* Document section
________________________________________

Christmas-Reviewer I have seen 2 versions of this story and this is the better one. We all know the story of the birth of Jesus which is a burden on filmmakers. Because we know the story they still have to make an entertaining film and not bore the audience. They also have to be accurate. With all these built in expectation they were able to deliver a film that should please most people.Even if don't believe the story of the birth of Jesus this is still a film you will enjoy. It moves quickly and it also gives you a since of what life was like for people 2000 years ago. The casting is excellent. Nobody is miscast. Everyone behaves how you expect them to behave in the situations that they are in. I think most people should watch this film. If gives you a since that you "Must Have Faith". Without "Faith" is like having "No Air" Well Done! I will watch this again.
malmborgimplano-92-599820 I would classify this as a young adult version of the nativity story, focusing on the journey of Mary and Joseph from a happy, innocent young engaged couple, through the confusion and misery of Mary's weird unplanned pregnancy, to their stunned discovery that they are in fact the parents of a divine child. It's stylish and smart, with an ever so slightly clever contemporary feel and a well-made Hollywood-style high stakes five-act script. Being a nonbeliever who watched it strictly for Capaldi, I experienced it as a sort of really good "Doctor Who" Christmas episode with Capaldi's Doctor undercover in Bethlehem as Balthazar of the Babylonian School of Astronomy. I have to marvel at the dignity with which he mounts a kneeling camel, maintaining his balance as it rises up underneath him, and then shouts, "To Jerusalem!"

________________________________________

* Data listing
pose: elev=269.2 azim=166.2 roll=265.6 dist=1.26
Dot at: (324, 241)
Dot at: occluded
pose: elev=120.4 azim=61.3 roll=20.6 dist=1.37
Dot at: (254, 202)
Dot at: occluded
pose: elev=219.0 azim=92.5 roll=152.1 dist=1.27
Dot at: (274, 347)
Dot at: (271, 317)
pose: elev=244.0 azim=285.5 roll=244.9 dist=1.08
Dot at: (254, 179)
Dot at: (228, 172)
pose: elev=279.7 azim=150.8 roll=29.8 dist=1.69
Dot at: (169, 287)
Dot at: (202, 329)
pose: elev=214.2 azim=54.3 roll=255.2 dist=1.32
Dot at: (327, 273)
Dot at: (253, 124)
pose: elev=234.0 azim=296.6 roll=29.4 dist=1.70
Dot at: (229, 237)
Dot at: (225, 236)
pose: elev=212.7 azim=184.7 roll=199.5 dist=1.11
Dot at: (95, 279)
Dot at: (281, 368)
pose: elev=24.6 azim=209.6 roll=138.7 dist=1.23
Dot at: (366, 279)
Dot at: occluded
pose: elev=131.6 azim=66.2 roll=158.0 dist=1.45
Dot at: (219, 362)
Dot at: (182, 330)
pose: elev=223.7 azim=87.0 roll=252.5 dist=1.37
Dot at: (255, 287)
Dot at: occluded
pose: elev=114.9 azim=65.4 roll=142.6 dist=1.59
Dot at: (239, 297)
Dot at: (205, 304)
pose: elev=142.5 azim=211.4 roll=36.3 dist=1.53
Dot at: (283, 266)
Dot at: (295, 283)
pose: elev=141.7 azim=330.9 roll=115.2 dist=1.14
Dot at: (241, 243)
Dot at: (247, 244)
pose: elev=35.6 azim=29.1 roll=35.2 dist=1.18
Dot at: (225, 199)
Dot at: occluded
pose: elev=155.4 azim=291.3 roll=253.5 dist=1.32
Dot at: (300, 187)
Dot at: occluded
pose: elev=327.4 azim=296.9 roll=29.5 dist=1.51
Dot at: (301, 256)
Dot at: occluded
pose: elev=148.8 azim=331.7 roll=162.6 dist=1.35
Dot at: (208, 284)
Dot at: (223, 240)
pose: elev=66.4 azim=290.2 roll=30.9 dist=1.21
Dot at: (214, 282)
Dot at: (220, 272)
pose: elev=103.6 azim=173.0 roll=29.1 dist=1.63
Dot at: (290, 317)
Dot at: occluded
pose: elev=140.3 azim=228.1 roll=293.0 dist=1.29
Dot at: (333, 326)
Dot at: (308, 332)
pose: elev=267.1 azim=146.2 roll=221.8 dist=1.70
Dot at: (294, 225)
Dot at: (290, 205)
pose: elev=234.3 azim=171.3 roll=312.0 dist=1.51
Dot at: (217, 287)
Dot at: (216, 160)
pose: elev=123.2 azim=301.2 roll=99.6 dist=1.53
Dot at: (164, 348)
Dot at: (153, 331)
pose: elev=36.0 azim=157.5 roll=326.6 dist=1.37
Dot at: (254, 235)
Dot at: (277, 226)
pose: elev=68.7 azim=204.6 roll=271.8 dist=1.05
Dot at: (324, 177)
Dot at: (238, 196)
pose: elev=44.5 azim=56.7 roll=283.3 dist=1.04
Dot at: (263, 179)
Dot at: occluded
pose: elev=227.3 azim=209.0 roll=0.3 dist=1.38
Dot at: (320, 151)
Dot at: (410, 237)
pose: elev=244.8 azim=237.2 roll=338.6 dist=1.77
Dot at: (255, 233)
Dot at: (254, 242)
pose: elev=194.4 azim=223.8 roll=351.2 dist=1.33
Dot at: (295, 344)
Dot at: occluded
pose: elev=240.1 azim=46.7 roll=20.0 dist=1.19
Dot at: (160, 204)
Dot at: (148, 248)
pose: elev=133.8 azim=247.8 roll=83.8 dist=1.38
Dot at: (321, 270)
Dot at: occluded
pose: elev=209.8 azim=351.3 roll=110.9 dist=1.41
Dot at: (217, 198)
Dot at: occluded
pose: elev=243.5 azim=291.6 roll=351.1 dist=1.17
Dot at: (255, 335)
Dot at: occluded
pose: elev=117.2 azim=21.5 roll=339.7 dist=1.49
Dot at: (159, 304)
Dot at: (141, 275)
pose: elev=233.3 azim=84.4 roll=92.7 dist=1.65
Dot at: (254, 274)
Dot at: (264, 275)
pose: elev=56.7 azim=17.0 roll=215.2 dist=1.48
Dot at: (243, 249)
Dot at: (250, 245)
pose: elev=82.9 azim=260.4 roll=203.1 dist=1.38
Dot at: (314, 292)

________________________________________

In the movie reviews, what character does Capaldi play? Use only the movie reviews, not the data.

* Written answer
Balthazar of the Babylonian School of Astronomy.